Let’s leave to the therapists my dubious reliance on polyamory as a diversity signifier. (I’m sorry, polyamorists!) I wanted these passages to express, through hyperbolic humor, the irrelevance of race, gender, and sexual orientation as they pertain to reading literature. And I wanted to hint at the dizzying variety and specificity of the identities we can claim for ourselves by positing even more categories, even more shades. But race, gender, and sexual orientation aren’t irrelevant. My words reduced the reality of racial difference to a joke. Asian transgender poets endure actual hardships; were-donkeys do not. Like replying to a reminder that “black lives matter” with the cry that “all lives matter,” conjuring imaginary green people erases the facts on the ground for minorities—it allows pseudo-creative frippery to elide the real privilege of being white.

Color me ashamed.

(Also, referring to people as “black,” “white,” “brown,” “red,” or “yellow” evokes the “five color typology” of Johann Friedrich Blumenbach, a 19th-century anthropologist who divided humankind into a quintet of races: white/Caucasian, black/Ethiopian, yellow/Mongolian, cinnamon- or flame-colored/American, and brown/Malaysian.
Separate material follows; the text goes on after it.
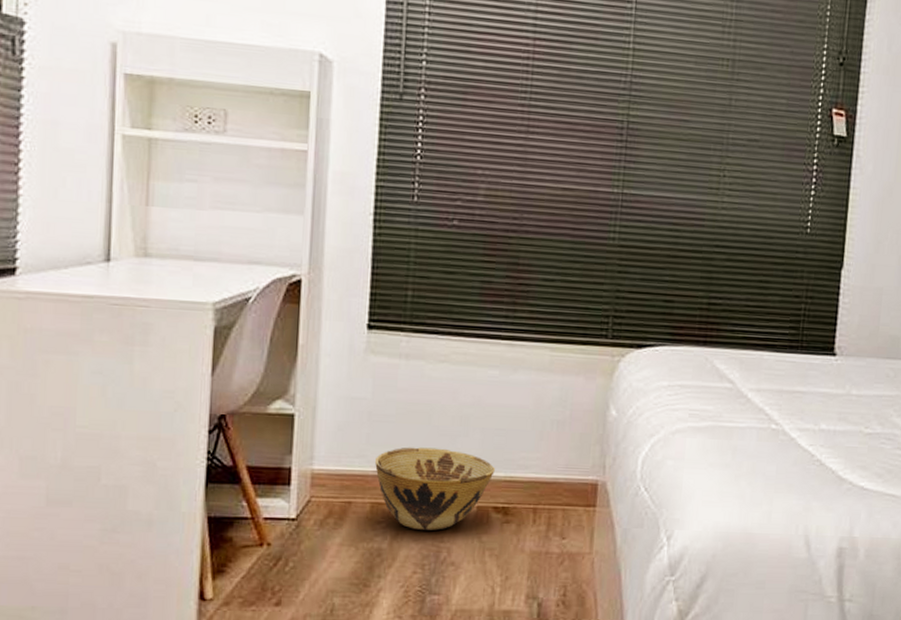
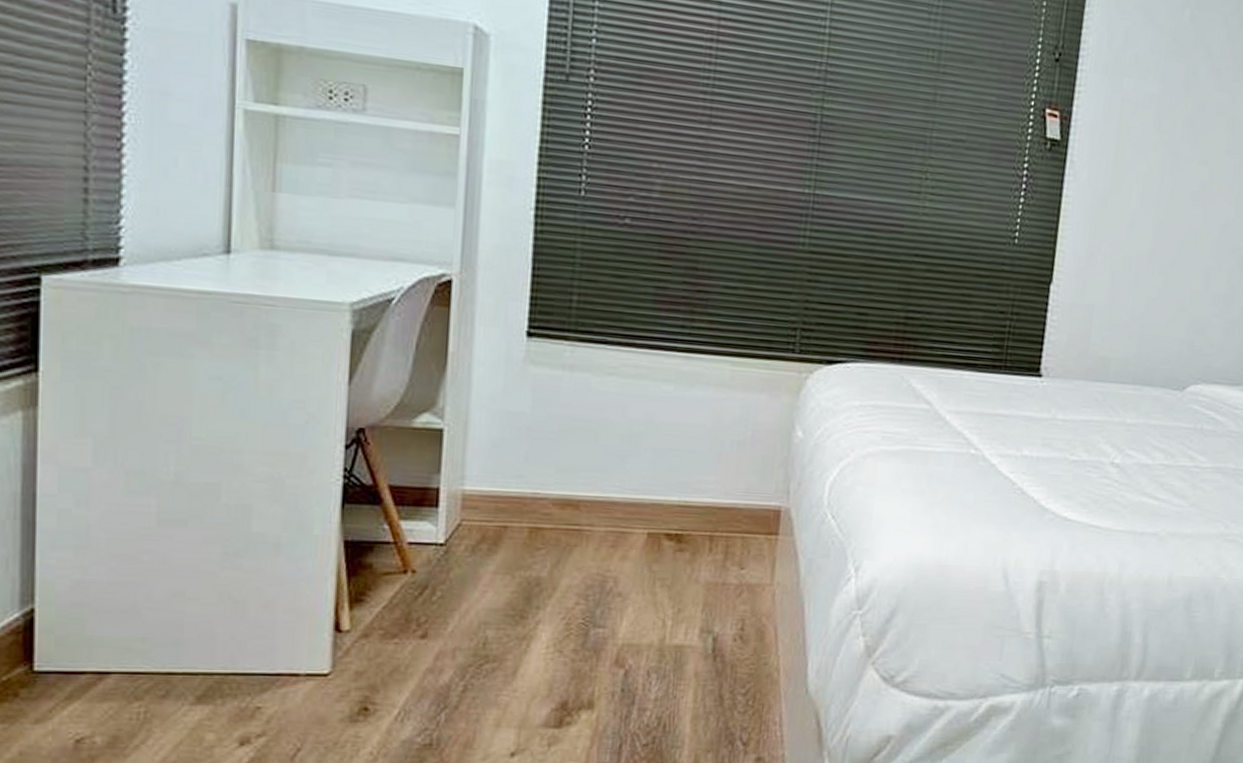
woven basket: present [375,447,495,531] -> none [534,467,668,559]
Do we really want his legacy hovering over our expressions of tolerance?)

Perhaps the worst part, though, is when these words are placed in the mouths of people of color. In Remember the Titans, Denzel Washington’s character begins the difficult process of integrating his football team: “Listen up, I don’t care if you’re black, green, blue, white, or orange, I want all of my defensive players on this side, all players going out for offense over here.” There’s something lovely and seductive about the belief that, in 1971 Virginia, black equals green equals blue equals white. But naïve rhetoric aside, a good coach in a Nixon-era American high school would care about the racial background of his players; he’d have to. Especially if he were black.